Sure that's great, not particularly helpful to the masses who misunderstand the tool. I worked as a network engineer for a decade receiving bunk MTR reports where people freak out because they're seeing "packet loss" which was inexistent on the data forwarding plane (you know the one that actually matters).
> MTR imho is giving you much more insight into the network than traceroute or ping separately. It doesn't resolve the usual firewall/rate limiting artifacts, but gives you way more information about paths if you know how to interpret them.
Time shouldn't be wasted measuring the control path and then investigating to confirm it is the control path and not data path. You cannot make these mistakes using traceroute and ping separately because traceroute doesn't have a notion of a "per-hop" loss indicator and ping doesn't involve intermediate hops (unless an intermediate hop generates an ICMP diagnostic for an echo request).

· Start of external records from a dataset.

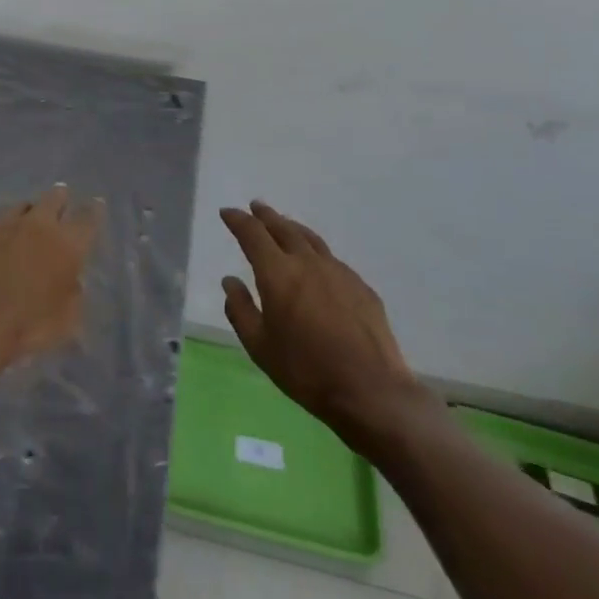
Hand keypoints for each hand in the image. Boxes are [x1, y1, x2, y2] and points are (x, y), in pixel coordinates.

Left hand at [0, 185, 98, 365]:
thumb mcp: (66, 320)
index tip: (96, 204)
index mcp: (67, 245)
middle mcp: (39, 225)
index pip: (88, 218)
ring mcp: (5, 224)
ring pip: (22, 207)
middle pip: (54, 198)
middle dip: (59, 198)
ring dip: (27, 214)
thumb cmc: (28, 327)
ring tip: (25, 224)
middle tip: (60, 200)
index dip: (94, 210)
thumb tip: (71, 281)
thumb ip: (72, 293)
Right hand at [221, 201, 434, 451]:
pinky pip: (332, 259)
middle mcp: (307, 262)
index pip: (252, 234)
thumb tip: (230, 281)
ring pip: (310, 239)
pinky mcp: (361, 287)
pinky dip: (316, 252)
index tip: (227, 212)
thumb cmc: (306, 371)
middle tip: (255, 207)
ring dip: (292, 227)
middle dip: (265, 216)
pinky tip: (317, 264)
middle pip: (283, 228)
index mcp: (278, 273)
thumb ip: (240, 310)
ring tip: (284, 224)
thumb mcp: (260, 347)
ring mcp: (338, 272)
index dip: (237, 220)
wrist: (371, 392)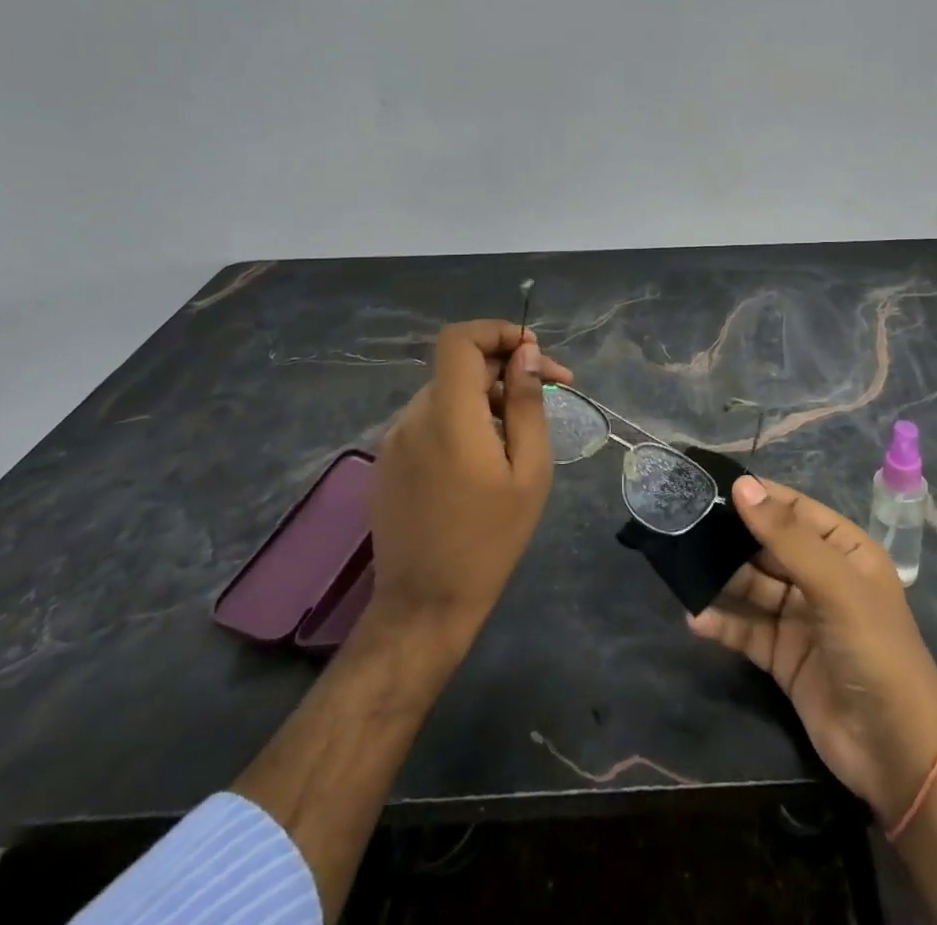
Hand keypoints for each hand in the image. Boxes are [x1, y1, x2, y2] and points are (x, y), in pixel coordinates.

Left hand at [366, 320, 573, 657]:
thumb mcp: (529, 471)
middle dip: (506, 367)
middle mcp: (413, 417)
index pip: (460, 339)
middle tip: (550, 390)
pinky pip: (429, 419)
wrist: (425, 606)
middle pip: (459, 365)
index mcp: (448, 415)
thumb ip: (526, 403)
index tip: (534, 354)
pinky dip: (461, 417)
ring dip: (485, 394)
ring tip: (521, 428)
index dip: (498, 331)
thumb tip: (525, 353)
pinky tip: (485, 452)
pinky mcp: (387, 461)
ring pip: (446, 392)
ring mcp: (394, 439)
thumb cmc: (489, 540)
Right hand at [689, 477, 936, 823]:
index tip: (709, 485)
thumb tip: (742, 486)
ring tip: (682, 567)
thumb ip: (785, 537)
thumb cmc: (874, 648)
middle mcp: (821, 577)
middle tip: (684, 524)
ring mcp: (801, 618)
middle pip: (768, 547)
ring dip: (721, 579)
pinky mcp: (783, 657)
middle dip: (731, 537)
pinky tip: (695, 619)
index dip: (757, 496)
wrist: (897, 752)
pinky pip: (747, 630)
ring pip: (753, 587)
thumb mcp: (834, 584)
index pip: (794, 510)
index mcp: (844, 549)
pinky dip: (723, 624)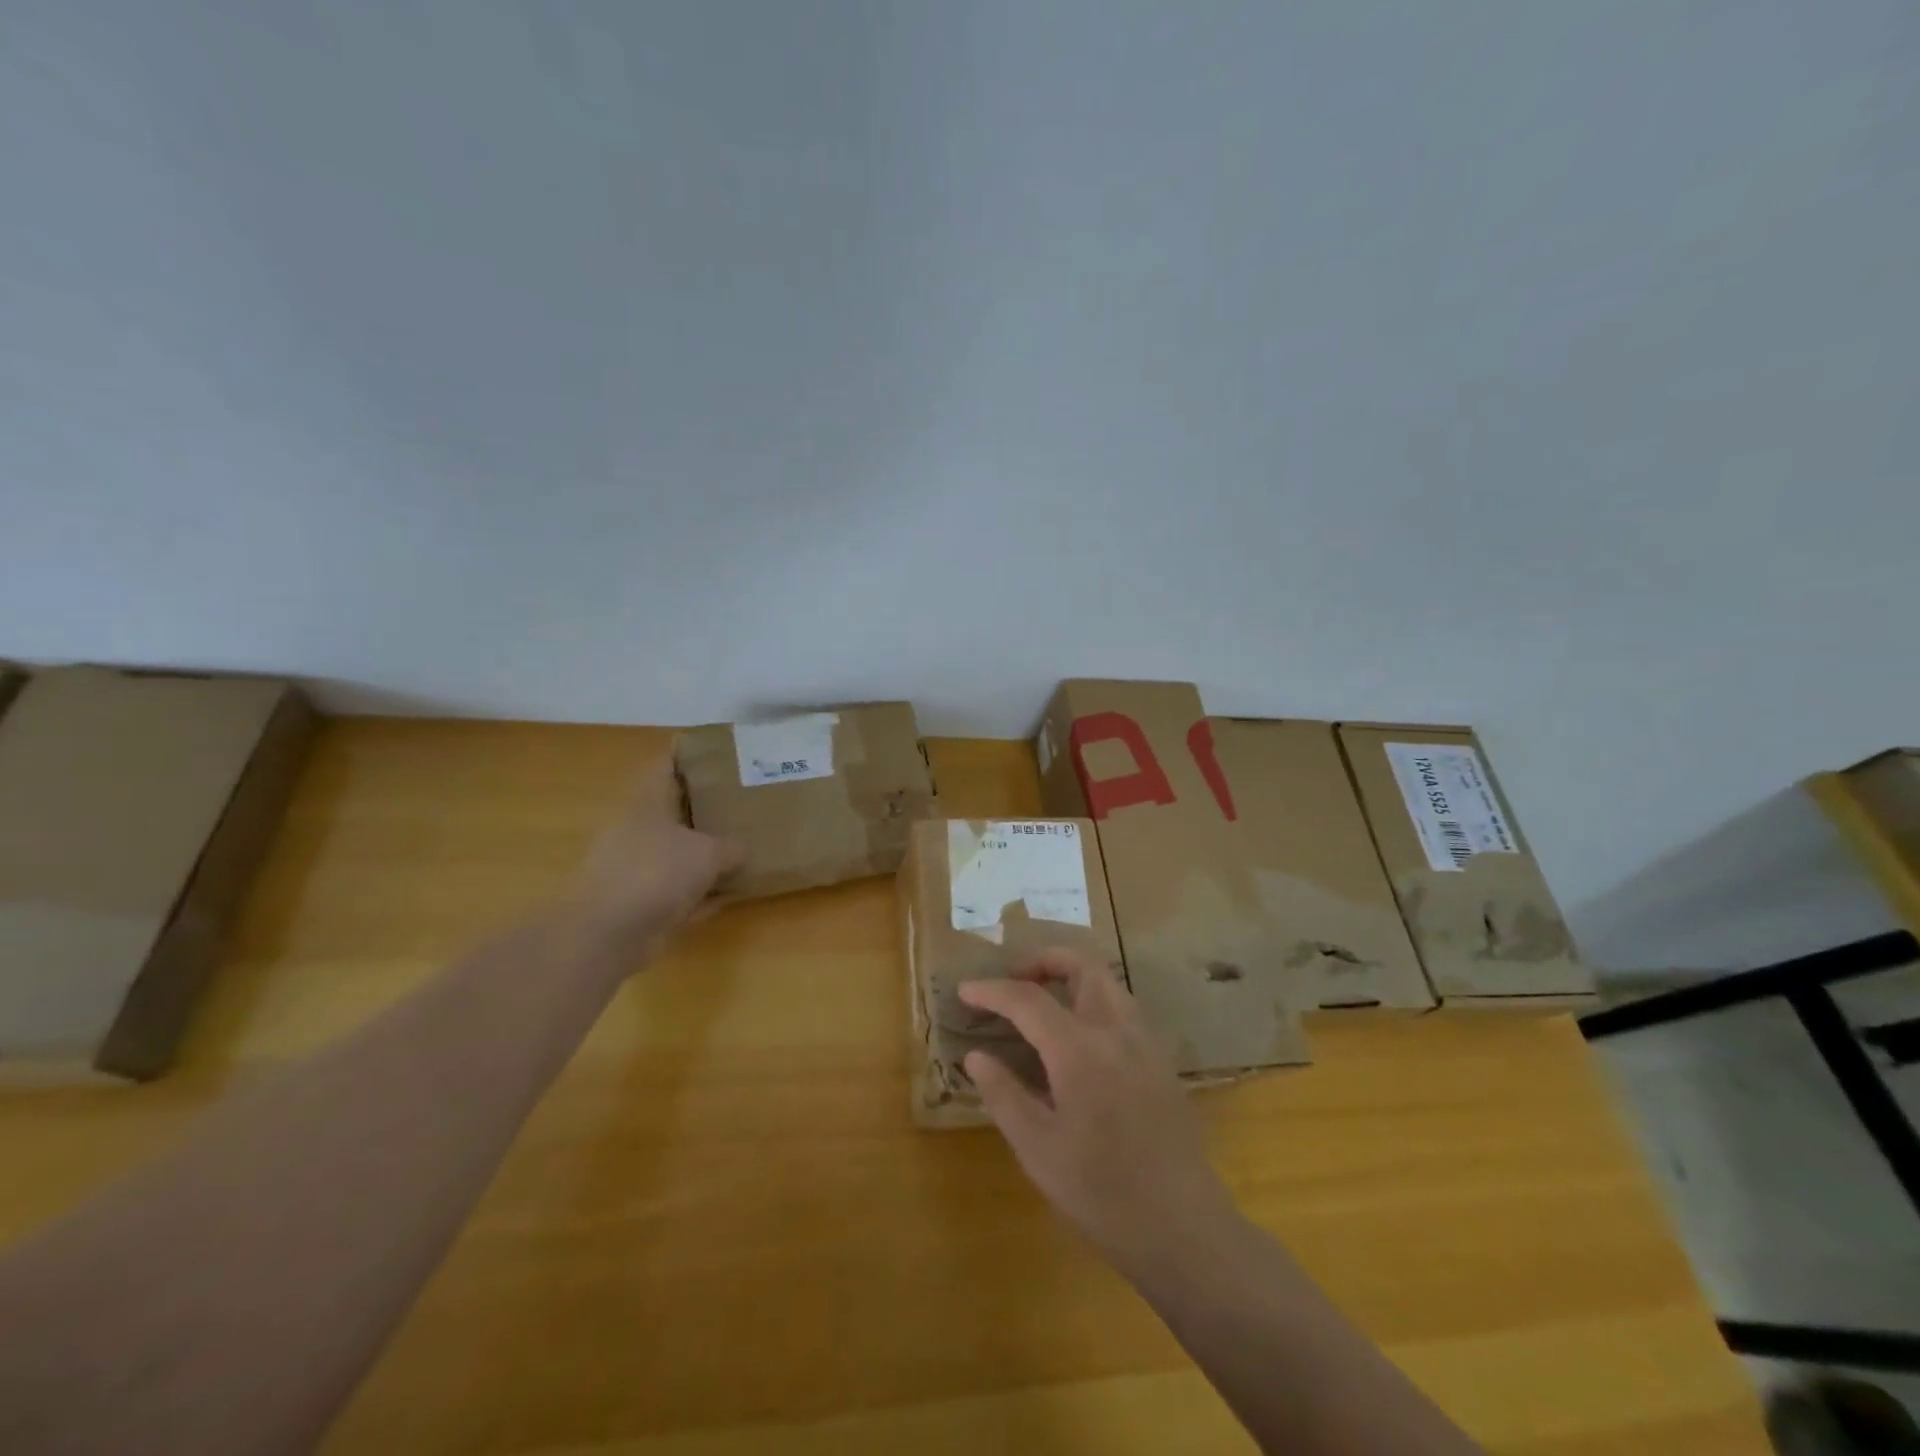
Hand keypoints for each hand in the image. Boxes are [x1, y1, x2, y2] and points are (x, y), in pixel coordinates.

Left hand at [562, 754, 741, 956]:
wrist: (607, 933)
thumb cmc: (657, 872)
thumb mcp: (709, 852)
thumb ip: (732, 847)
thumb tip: (743, 850)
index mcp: (647, 802)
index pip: (668, 765)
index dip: (693, 755)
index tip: (724, 756)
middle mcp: (637, 829)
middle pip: (676, 810)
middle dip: (708, 807)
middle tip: (744, 803)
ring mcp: (635, 868)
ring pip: (678, 853)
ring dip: (705, 854)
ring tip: (744, 848)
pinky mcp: (639, 903)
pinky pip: (678, 891)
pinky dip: (700, 892)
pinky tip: (729, 895)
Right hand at [960, 950, 1237, 1269]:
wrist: (1183, 1229)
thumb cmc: (1102, 1194)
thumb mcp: (1038, 1150)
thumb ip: (1003, 1094)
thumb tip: (975, 1056)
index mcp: (1080, 1050)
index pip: (1028, 999)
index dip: (992, 990)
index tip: (965, 991)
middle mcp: (1117, 1031)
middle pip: (1082, 965)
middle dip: (1043, 961)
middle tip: (1013, 983)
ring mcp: (1145, 1043)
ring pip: (1107, 982)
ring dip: (1071, 977)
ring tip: (1042, 1005)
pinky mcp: (1161, 1061)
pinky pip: (1123, 1009)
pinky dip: (1093, 1002)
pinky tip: (1078, 1040)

Understanding can be improved. Bunk MTRs are easy to spot. You tell them this is not an issue because .... . Than they will learn and usually that customer will stop sending you bunk MTRs.
I'm pretty sure that the people that are opening tickets with providers/network teams because they have nothing better to do is nearing 0. The fact that they ran an MTR shows that they were doing some troubleshooting and at the end of the day a problem needs to be solved. It may not be on your end but that needs to be investigated but the same would apply for a crappy iperf throughput test. IMHO Any clue/information into where that problem is, is helpful. You may need to filter relevant from irrelevant.
But if I get to pick one out of 2 problems, one has a crappy iperf results, the other has an MTR that has a loss that carries over, I would probably pick the second because that at least gives me indication on whereabouts should I start looking.
> Time shouldn't be wasted measuring the control path and then investigating to confirm it is the control path and not data path. You cannot make these mistakes using traceroute and ping separately because traceroute doesn't have a notion of a "per-hop" loss indicator.
traceroute does have per-hop indicator, it's the * in the output, it's just so often off that nobody pays much attention. You can't really catch issues that are related to route-flaps or reroutes with traceroute. with MTRs it becomes pretty clear if a reroute happens in the middle of your test. I guess you can keep running traceroute but I will leave it to you to sift through the output of that nightmare and than it effectively became MTR, with worse output.
There are also many options available in MTR that is not there in traceroute (to trigger these packets by tcp or udp packets), fix local or remote port etc. Even if you just run it with 3 packets per hop, you will have way more options. You don't have to use it as a continuous monitor to indicate packetloss but can give you the traceroute level information in a much cleaner format and you have more options to choose from.
> ping doesn't involve intermediate hops (unless an intermediate hop generates an ICMP diagnostic for an echo request).
ICMP echo requests and replys can be subject to different QoS treatment as TCP/UDP traffic, so that also doesn't necessarily gives you the right idea when testing for end to end connectivity issue. Iperf imho is the best bet, and if you want to be really accurate you pick the src/dst port for client/server just to be sure you get into the same Class as your problematic traffic.
As a sidenote MTR packets are also ride the data-plane until they reach the TTL=1.
https://www.youtube.com/watch?v=L0RUI5kHzEQ
I will go for the tool because it is the only one that warns about such a problem.